Secondly, KBJRock > any difference that there is (and there is a difference - more on that in a bit), you will not be able to hear. With respect, if you think you hear more lows or less lows in one than the other (mixdown vs. playing back and triggering MIDI data), you are imagining things. This is assuming that the levels are the same; that the master bus was at 0 when the mixdown was done. If it wasn’t - that’s a different story.
Finally, there is this. When you trigger mulitple Kontakt samples in succession, they do not always play back exactly the same. Why, I don’t know. I do not know if this is a Kontakt thing, or a Cubase thing. I have not tried this with PLAY…maybe I should. This is evidenced by loading a drum patch in Kontakt, creating a MIDI file which triggers a bunch of samples from that patch (they should not be RR samples - b/c then we will almost likely not have two nulling files regardless), and doing two real-time exports. Those two audio files will not null. Again, I don’t know why. AFAIC they should, but they don’t. Now, if you open say, a violin patch, and lay down say, three notes that are several seconds apart from one another, two resulting files from rt exports will null. Assuming there are no plugs with any randomness, and that there are no Kontakt inserts.

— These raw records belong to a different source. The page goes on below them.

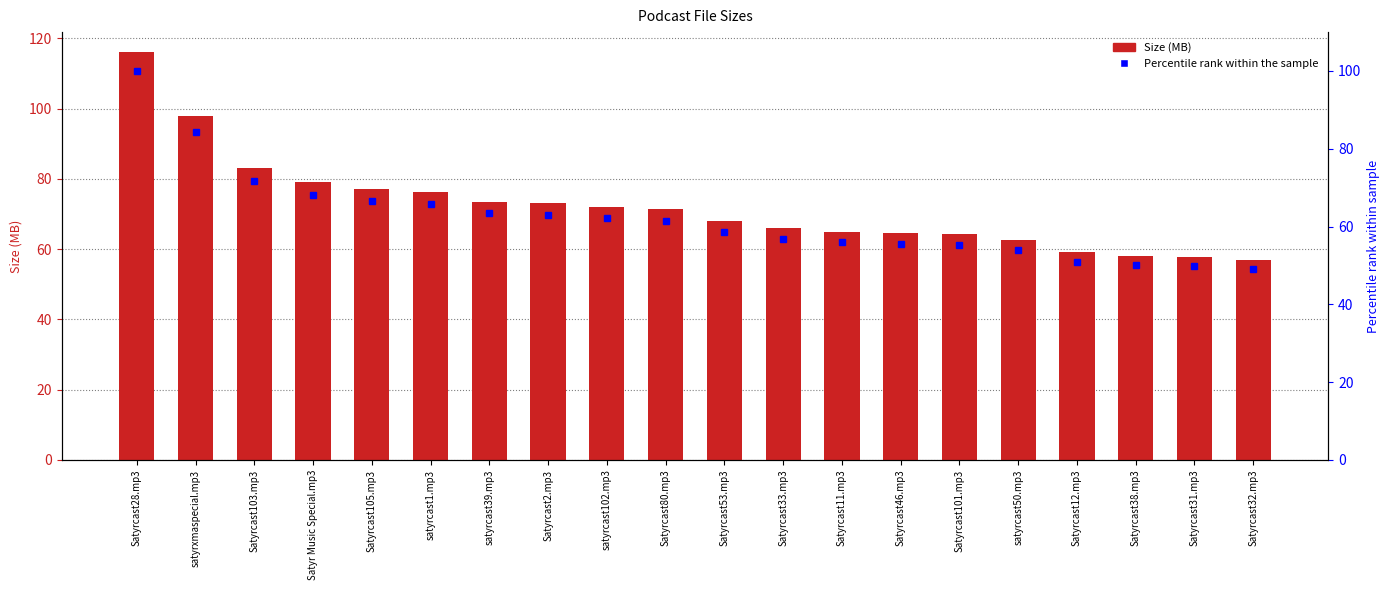

What is the total value across all series at Satyrcast2.mp3?

136.1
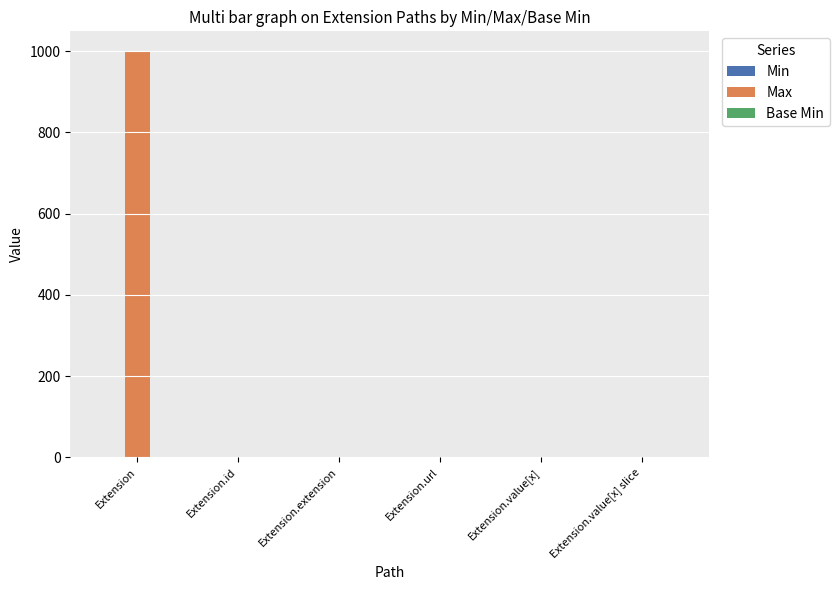

The Max series shows -695 at Extension.extension. True or false?

False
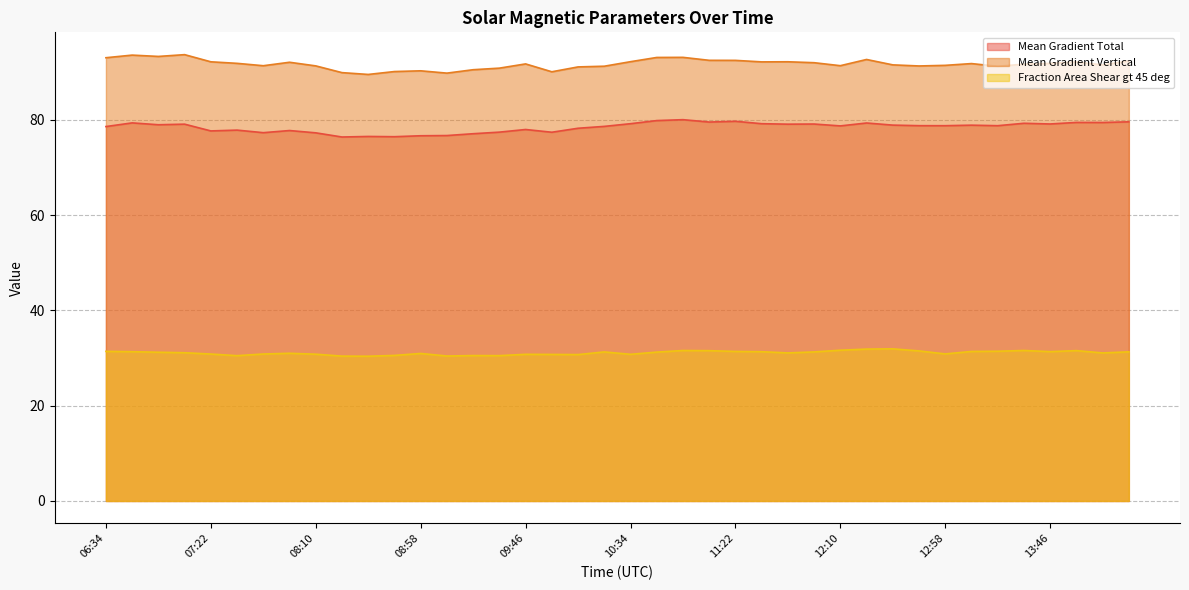

Is the value of Fraction Area Shear gt 45 deg at 13:10 greater than the value of Mean Gradient Vertical at 06:34?

No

This is not a concern for me, b/c the difference is inaudible; it’s usually around -75db. Nobody can hear that.
Now the question is, how can I bounce this so that I´ll get a perfectly nulling audio track?
If you do two non-rt exports, those files will null. But a non-rt export will not null against playback, b/c remember - the samples do not always play back exactly the same.
Cheers.
–edit— just checked this in PLAY - same thing. It appears to not be a Kontakt thing, but a Cubase thing. Support ticket time.